» Provided data:
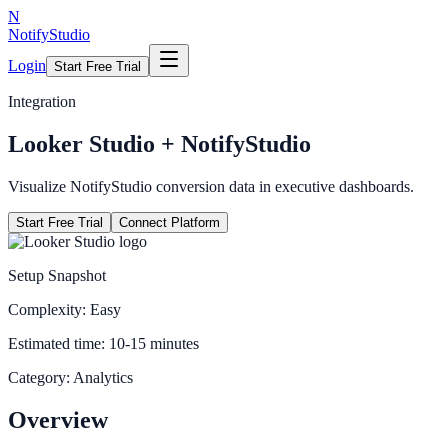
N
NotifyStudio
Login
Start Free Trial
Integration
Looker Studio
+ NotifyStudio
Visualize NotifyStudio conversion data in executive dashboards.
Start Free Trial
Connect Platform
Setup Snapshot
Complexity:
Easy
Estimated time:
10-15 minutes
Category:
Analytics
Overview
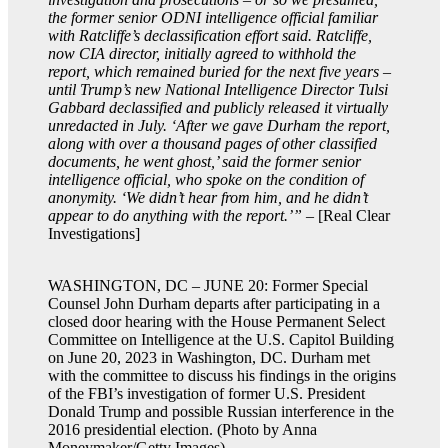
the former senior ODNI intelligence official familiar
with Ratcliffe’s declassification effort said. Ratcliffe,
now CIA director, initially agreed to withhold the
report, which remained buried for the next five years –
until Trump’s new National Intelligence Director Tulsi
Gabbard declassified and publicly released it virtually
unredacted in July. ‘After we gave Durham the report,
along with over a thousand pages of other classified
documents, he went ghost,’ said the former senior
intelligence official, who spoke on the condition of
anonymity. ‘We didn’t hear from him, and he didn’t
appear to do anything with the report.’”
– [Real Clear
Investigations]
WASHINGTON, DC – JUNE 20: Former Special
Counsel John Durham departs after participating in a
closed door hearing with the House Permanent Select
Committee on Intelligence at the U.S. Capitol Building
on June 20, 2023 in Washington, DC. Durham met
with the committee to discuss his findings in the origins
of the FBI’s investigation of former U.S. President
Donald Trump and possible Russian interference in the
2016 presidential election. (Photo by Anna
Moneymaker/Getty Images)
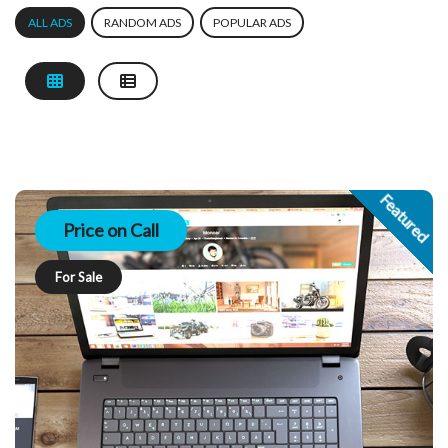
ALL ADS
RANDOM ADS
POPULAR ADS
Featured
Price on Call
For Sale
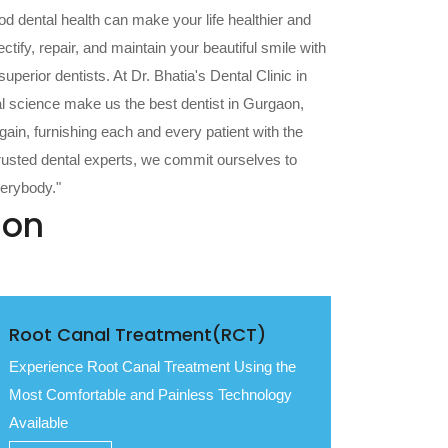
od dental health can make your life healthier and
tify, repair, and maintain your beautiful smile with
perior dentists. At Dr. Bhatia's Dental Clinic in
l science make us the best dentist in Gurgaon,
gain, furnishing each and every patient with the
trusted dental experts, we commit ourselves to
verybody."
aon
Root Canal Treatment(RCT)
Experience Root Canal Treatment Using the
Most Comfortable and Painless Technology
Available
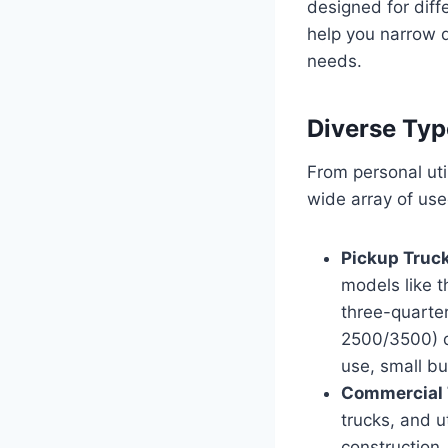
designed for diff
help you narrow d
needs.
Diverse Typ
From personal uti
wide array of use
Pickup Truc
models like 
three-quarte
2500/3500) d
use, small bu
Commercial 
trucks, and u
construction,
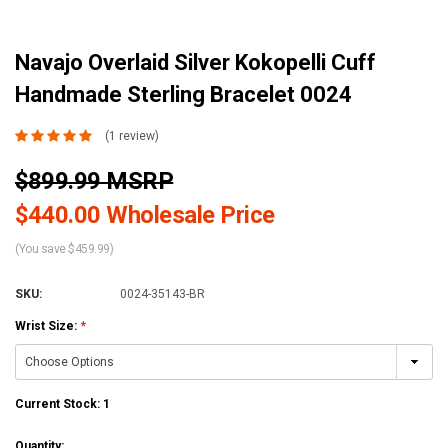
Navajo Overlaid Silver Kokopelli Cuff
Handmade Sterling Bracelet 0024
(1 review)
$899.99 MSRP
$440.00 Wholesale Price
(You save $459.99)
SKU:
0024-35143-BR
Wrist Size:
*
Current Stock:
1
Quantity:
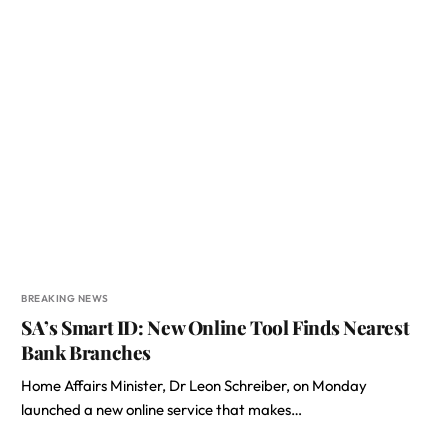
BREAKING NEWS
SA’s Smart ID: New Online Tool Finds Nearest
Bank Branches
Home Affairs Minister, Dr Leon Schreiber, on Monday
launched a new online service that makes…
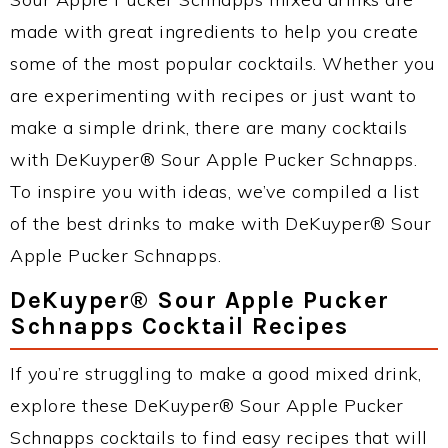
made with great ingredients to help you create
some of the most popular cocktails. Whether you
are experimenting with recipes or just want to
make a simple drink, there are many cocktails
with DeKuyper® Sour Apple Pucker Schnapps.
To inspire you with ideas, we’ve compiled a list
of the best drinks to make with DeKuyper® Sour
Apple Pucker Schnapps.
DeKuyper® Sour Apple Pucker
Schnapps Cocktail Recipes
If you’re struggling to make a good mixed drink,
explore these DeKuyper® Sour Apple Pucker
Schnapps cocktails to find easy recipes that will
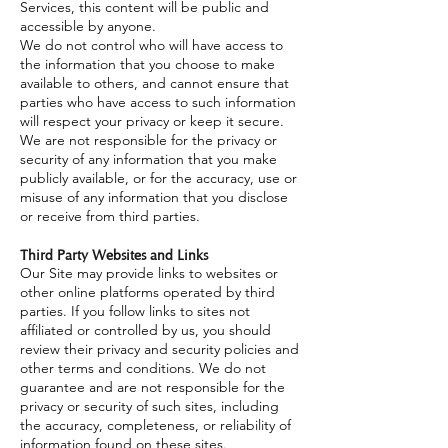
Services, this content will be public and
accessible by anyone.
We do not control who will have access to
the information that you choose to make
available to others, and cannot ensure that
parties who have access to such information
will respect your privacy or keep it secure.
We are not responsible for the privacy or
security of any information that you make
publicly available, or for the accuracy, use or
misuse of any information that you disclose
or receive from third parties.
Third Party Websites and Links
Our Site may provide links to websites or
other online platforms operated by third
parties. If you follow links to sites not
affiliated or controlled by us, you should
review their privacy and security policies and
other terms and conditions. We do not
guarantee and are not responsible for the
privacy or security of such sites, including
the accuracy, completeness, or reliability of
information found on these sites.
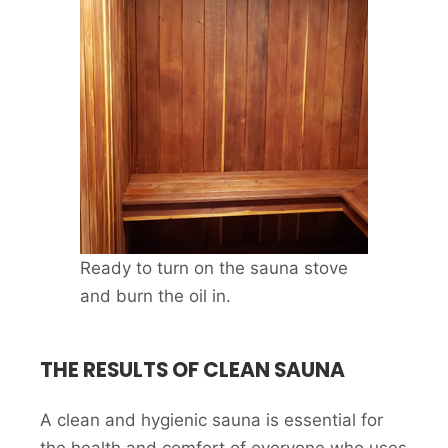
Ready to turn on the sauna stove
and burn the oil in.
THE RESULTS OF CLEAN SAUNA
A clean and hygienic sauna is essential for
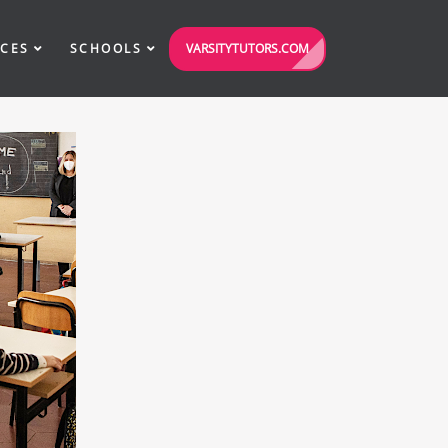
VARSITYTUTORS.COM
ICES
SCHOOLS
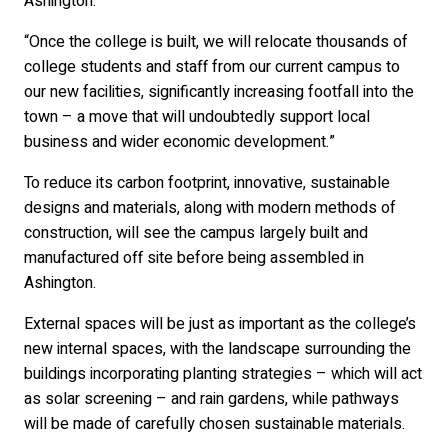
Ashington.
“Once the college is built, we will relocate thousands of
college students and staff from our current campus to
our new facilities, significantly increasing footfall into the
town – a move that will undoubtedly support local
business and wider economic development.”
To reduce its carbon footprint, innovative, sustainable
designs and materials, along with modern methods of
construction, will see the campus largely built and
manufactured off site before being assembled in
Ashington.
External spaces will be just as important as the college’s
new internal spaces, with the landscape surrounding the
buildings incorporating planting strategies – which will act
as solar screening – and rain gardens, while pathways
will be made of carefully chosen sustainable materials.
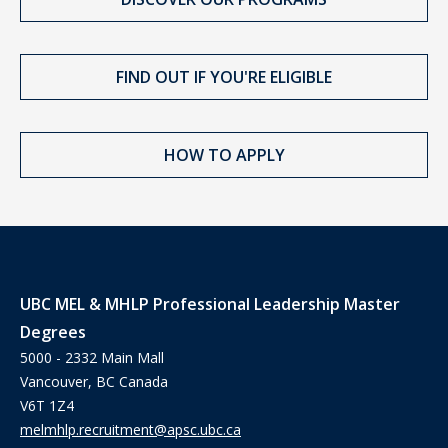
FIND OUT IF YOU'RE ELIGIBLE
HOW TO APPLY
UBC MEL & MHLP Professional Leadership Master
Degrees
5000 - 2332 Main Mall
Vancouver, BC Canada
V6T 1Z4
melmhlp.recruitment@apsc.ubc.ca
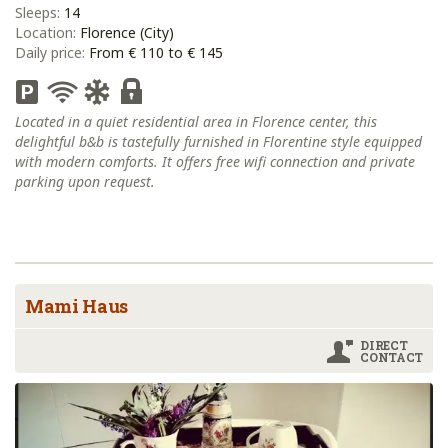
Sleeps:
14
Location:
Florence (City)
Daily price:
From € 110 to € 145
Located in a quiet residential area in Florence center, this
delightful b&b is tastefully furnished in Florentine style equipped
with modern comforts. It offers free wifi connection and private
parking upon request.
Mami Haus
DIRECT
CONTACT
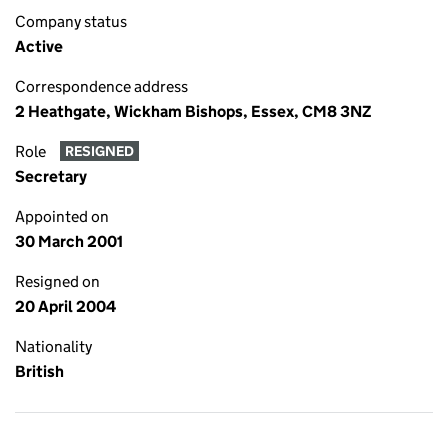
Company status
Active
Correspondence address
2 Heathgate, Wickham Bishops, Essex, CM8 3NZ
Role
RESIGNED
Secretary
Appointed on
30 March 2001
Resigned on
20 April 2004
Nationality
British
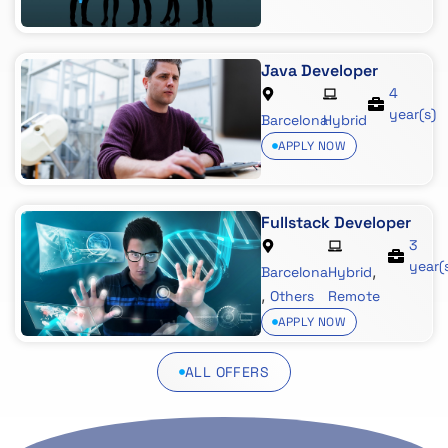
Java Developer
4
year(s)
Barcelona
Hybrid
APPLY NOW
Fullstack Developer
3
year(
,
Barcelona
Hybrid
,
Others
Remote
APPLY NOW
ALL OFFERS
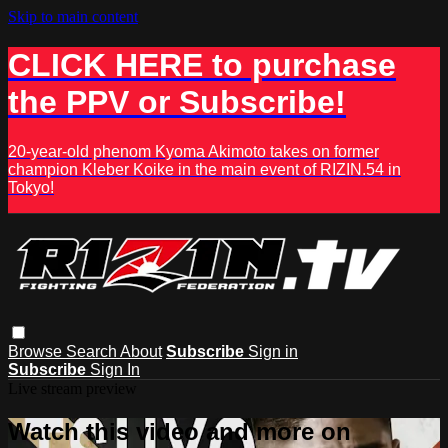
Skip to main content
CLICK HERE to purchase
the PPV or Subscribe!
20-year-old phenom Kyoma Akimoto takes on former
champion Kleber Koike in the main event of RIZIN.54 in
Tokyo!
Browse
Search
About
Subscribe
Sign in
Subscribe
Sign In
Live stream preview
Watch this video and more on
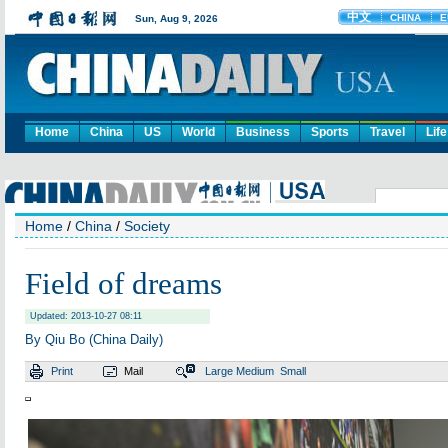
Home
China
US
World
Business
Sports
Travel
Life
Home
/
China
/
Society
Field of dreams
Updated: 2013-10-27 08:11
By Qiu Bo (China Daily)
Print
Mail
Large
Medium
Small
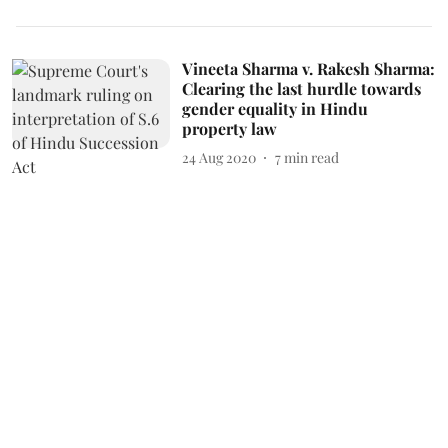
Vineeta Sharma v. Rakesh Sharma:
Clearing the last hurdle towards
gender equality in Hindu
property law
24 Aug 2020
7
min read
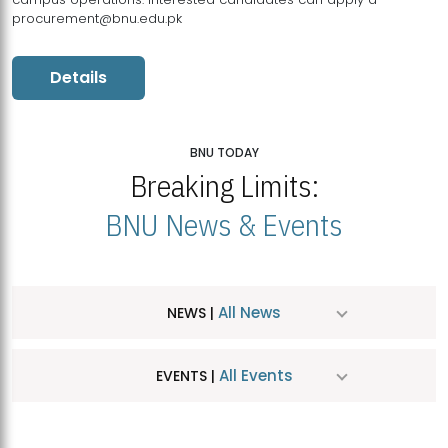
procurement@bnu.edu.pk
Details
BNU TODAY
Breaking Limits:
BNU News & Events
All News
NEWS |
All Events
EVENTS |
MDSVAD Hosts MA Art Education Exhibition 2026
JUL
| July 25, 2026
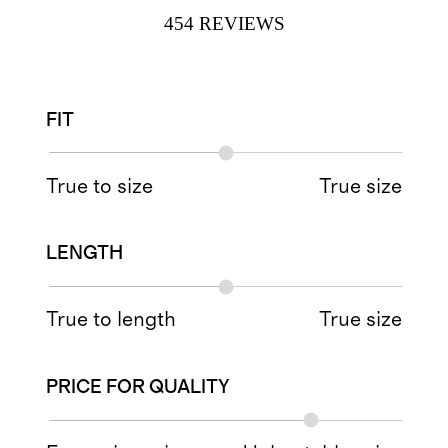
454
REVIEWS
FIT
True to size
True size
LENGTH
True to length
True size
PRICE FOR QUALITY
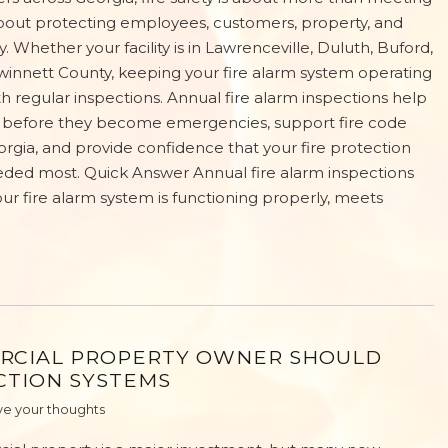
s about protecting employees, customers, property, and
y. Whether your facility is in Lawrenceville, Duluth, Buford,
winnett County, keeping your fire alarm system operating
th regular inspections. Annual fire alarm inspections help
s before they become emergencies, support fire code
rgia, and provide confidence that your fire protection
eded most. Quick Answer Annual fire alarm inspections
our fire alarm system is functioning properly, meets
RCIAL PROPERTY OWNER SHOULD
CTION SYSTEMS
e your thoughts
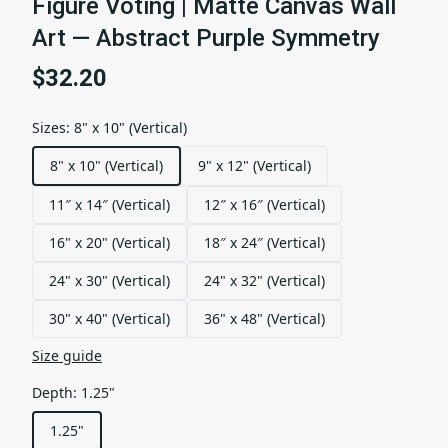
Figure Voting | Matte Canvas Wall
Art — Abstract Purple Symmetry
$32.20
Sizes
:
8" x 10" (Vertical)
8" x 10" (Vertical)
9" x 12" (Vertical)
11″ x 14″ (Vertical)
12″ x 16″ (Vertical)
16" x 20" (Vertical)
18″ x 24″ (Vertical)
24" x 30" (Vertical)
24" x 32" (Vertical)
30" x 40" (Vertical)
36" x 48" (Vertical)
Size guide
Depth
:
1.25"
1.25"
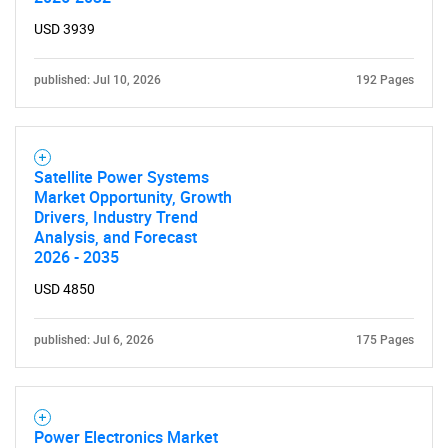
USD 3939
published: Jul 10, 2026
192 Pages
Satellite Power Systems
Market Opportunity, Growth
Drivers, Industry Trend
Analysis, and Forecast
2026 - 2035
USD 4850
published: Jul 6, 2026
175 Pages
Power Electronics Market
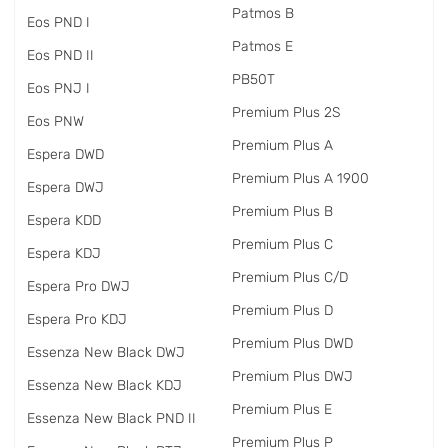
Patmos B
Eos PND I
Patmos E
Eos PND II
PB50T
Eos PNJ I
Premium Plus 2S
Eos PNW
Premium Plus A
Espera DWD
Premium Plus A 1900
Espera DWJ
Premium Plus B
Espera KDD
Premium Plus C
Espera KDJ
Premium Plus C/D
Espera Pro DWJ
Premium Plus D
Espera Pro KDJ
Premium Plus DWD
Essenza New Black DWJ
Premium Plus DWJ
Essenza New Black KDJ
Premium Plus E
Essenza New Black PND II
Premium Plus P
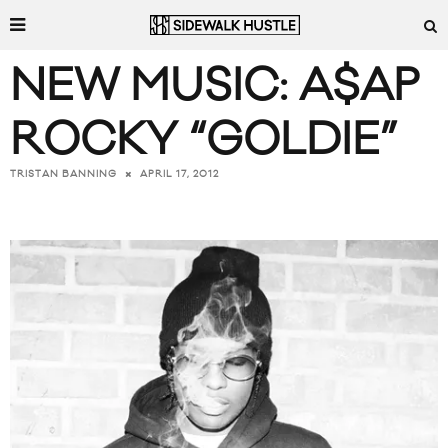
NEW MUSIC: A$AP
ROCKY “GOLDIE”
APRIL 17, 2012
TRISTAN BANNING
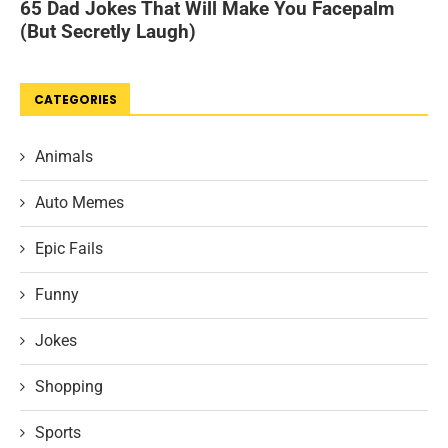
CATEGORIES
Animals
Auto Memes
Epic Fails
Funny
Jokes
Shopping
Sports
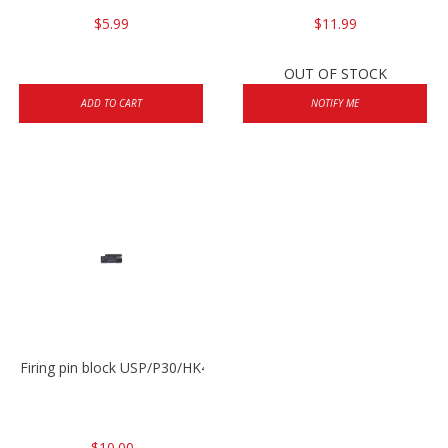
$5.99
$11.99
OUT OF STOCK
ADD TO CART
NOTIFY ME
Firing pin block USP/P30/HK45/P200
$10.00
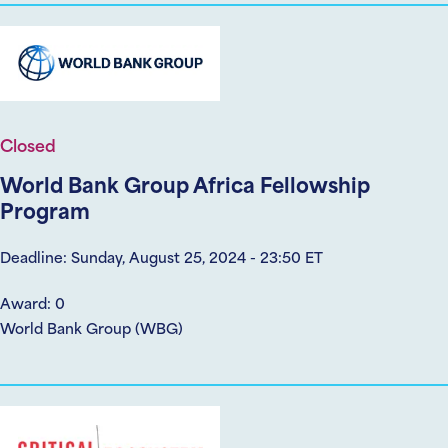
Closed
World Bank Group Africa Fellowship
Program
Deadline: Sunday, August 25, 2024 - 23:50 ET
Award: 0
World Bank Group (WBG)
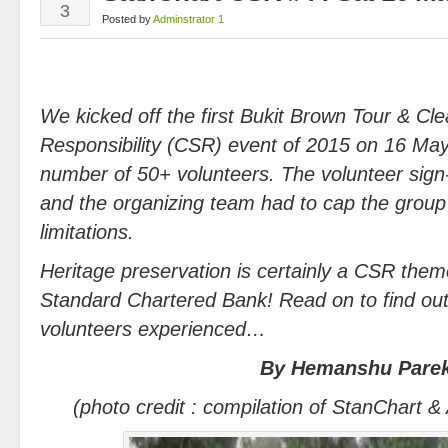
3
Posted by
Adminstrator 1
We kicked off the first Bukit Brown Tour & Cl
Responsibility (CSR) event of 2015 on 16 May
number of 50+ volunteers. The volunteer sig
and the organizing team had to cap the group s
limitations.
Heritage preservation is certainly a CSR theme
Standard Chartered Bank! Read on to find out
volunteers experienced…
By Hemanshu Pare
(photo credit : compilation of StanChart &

» Directions for this task: Now transcribe the lines above exactly, starting at the line containing "Power Electronics Market" and ending at the line containing "Heritage preservation is", both lines included, pictures excluded.

» Response to the exercise:
Power Electronics Market
Patmos B
Eos PND I
Patmos E
Eos PND II
PB50T
Eos PNJ I
Premium Plus 2S
Eos PNW
Premium Plus A
Espera DWD
Premium Plus A 1900
Espera DWJ
Premium Plus B
Espera KDD
Premium Plus C
Espera KDJ
Premium Plus C/D
Espera Pro DWJ
Premium Plus D
Espera Pro KDJ
Premium Plus DWD
Essenza New Black DWJ
Premium Plus DWJ
Essenza New Black KDJ
Premium Plus E
Essenza New Black PND II
Premium Plus P
NEW MUSIC: A$AP
ROCKY “GOLDIE”
APRIL 17, 2012
TRISTAN BANNING
CATEGORIES
Animals
Auto Memes
Epic Fails
Funny
Jokes
Shopping
Sports
$5.99
$11.99
OUT OF STOCK
ADD TO CART
NOTIFY ME
Firing pin block USP/P30/HK45/P200
$10.00
Closed
World Bank Group Africa Fellowship
Program
Deadline: Sunday, August 25, 2024 - 23:50 ET
Award: 0
World Bank Group (WBG)
3
Posted by
Adminstrator 1
We kicked off the first Bukit Brown Tour & Cl
Responsibility (CSR) event of 2015 on 16 May
number of 50+ volunteers. The volunteer sig
and the organizing team had to cap the group s
limitations.
Heritage preservation is certainly a CSR theme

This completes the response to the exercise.